## The data
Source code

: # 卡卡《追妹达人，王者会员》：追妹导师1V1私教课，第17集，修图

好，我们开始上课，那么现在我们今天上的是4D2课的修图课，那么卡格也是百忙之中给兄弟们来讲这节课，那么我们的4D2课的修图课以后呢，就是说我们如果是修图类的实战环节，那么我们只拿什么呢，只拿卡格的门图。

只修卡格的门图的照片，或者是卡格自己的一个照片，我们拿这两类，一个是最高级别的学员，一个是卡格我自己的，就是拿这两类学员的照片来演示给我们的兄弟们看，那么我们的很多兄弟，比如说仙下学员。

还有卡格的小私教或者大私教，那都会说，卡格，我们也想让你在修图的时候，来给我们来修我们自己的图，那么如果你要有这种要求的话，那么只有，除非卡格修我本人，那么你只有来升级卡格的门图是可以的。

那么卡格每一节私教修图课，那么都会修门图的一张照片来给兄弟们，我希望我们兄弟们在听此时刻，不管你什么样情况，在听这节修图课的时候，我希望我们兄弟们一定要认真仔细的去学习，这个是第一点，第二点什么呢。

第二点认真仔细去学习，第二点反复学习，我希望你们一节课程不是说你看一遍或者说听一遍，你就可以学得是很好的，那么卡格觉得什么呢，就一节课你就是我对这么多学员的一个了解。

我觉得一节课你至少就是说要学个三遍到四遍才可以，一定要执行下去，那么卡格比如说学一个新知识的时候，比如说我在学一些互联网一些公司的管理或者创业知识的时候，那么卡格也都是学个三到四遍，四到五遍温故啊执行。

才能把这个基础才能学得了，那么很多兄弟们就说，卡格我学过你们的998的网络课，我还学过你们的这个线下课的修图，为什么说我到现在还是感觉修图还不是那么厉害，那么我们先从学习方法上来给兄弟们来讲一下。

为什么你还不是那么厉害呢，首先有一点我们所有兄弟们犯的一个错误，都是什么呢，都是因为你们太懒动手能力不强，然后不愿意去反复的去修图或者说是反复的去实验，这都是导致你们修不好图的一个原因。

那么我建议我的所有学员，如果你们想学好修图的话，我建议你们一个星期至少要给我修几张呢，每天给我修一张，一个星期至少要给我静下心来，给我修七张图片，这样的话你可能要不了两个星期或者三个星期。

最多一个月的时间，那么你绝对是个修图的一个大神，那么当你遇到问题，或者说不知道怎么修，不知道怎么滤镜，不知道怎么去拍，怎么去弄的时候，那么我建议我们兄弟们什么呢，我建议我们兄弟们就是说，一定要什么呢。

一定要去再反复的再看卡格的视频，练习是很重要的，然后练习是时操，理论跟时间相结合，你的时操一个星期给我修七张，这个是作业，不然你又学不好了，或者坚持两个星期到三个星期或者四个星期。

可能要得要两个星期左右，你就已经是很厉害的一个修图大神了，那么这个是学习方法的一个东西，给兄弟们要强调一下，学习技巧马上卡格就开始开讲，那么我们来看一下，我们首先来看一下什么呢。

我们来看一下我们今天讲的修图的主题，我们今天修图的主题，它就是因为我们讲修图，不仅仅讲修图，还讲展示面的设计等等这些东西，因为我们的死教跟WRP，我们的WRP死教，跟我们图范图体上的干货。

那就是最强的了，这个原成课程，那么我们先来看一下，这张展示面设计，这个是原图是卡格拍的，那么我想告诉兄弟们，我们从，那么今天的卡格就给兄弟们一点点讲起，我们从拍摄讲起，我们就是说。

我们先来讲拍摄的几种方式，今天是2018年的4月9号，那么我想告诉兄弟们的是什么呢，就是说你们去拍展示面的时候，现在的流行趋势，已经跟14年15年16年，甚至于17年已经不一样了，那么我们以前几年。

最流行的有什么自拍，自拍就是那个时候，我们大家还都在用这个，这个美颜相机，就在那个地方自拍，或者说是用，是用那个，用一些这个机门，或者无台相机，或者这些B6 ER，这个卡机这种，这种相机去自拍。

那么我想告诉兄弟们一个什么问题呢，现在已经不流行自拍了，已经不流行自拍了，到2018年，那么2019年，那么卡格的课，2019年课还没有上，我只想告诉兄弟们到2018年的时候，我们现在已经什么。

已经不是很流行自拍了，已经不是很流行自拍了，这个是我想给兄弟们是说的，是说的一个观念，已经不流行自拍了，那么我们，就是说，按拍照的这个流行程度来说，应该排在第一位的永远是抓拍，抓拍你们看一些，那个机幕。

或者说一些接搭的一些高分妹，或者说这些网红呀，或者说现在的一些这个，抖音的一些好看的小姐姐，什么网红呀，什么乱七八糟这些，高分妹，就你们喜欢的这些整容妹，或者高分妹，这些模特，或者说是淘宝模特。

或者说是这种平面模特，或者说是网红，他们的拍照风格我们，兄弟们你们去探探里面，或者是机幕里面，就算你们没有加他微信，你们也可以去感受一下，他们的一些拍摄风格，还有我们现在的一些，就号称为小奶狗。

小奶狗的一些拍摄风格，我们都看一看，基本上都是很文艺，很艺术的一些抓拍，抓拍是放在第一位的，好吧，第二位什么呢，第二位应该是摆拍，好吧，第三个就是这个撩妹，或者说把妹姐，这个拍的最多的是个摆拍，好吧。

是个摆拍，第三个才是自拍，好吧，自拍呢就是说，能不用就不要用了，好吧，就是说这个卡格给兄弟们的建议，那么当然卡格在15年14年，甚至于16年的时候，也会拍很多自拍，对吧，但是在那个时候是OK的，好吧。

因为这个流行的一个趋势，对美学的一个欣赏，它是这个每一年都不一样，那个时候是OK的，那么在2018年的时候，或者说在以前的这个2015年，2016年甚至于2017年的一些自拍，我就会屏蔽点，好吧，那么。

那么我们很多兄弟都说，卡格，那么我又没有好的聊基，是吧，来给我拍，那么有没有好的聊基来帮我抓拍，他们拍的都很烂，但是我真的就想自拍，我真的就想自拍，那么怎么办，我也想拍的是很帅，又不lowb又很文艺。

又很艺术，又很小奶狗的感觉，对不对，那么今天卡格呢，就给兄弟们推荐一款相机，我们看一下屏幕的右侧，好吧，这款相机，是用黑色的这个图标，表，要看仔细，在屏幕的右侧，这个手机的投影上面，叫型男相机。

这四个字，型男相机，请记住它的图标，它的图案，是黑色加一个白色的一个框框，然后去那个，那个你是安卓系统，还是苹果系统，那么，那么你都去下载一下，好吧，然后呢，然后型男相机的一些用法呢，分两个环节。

## Task instructions
Please put the lines of the records into a JSON list of strings, one string per line and with blank lines left out, beginning at the start of the records and stopping after the line that contains "还有卡格的小私教或者大私教，".

## The answer
[
  "Source code",
  ": # 卡卡《追妹达人，王者会员》：追妹导师1V1私教课，第17集，修图",
  "好，我们开始上课，那么现在我们今天上的是4D2课的修图课，那么卡格也是百忙之中给兄弟们来讲这节课，那么我们的4D2课的修图课以后呢，就是说我们如果是修图类的实战环节，那么我们只拿什么呢，只拿卡格的门图。",
  "只修卡格的门图的照片，或者是卡格自己的一个照片，我们拿这两类，一个是最高级别的学员，一个是卡格我自己的，就是拿这两类学员的照片来演示给我们的兄弟们看，那么我们的很多兄弟，比如说仙下学员。",
  "还有卡格的小私教或者大私教，那都会说，卡格，我们也想让你在修图的时候，来给我们来修我们自己的图，那么如果你要有这种要求的话，那么只有，除非卡格修我本人，那么你只有来升级卡格的门图是可以的。"
]